The result of the query is absolutely correct.
The table from above can be simply converted into something more visual, scatter graph for example:
Let me get back to the basic question: Can Oracle database talk to its users in Slovenian?
The answer is yes. Absolutely. However, users have to be careful. Responses that I am providing above were not always generated instantly and as expected. It required a bit of question-fine-tuning to get what I wanted. Sometimes response in English is immediately correct, but in Slovenian not always. I must confess there are still some examples that I was not able to persuade database to get back with the correct answers. Maybe something got lost in translation. I don't know to be honest.
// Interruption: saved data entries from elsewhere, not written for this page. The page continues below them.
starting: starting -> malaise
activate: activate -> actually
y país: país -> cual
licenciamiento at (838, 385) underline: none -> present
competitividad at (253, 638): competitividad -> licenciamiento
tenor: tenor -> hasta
The next question that pops up to my mind is what about other languages? Well situation is pretty similar as with Slovenian.
For example, Serbia is not that far from Slovenia. In Serbia, they use Cyrillic letters, therefore it is quite interesting to see how Oracle database would react to that?
Here is the question in Serbian language:
Well it works! What if I move a few hundred miles south to Greece? Translation looks very Greek to me - not having the slightest idea what the question is about.
Question in Greek is:
Ok. In this case the answer is not 100% same as the ones above. But I assume in this case, something was indeed lost in translation. But well, it's returning valid values, so probably native speaking Greek could do some fine tuning on the question and response would be correct as expected.
We could go on, asking question in various language and writings, but most of them would return back correct response. Just like the question in traditional Chinese:
按產品品牌、客戶群和地區顯示今年的收入、總成本、利潤、利潤率、固定成本佔總成本的份額、可變成本佔總成本的份額
To wrap it up
This was my second encounter with LLM and their integration with Oracle database. And my impression is even more positive than a week ago. I found database that can actually speak Slovenian.
My feeling is that developers should pay attention to underlying data structures in order to make the most out of generative LLMs. This means providing as much as possible metadata to LLMs to support query generation. This is what I see quite interesting, because analytics tools such as Oracle Analytics base everything on such semantic model. Data catalogs might also play very important role here as well.
Too make this closing short. I began my previous blog post with my beginnings with SQL. Now, database can speak my own natural language. So, how cool is that?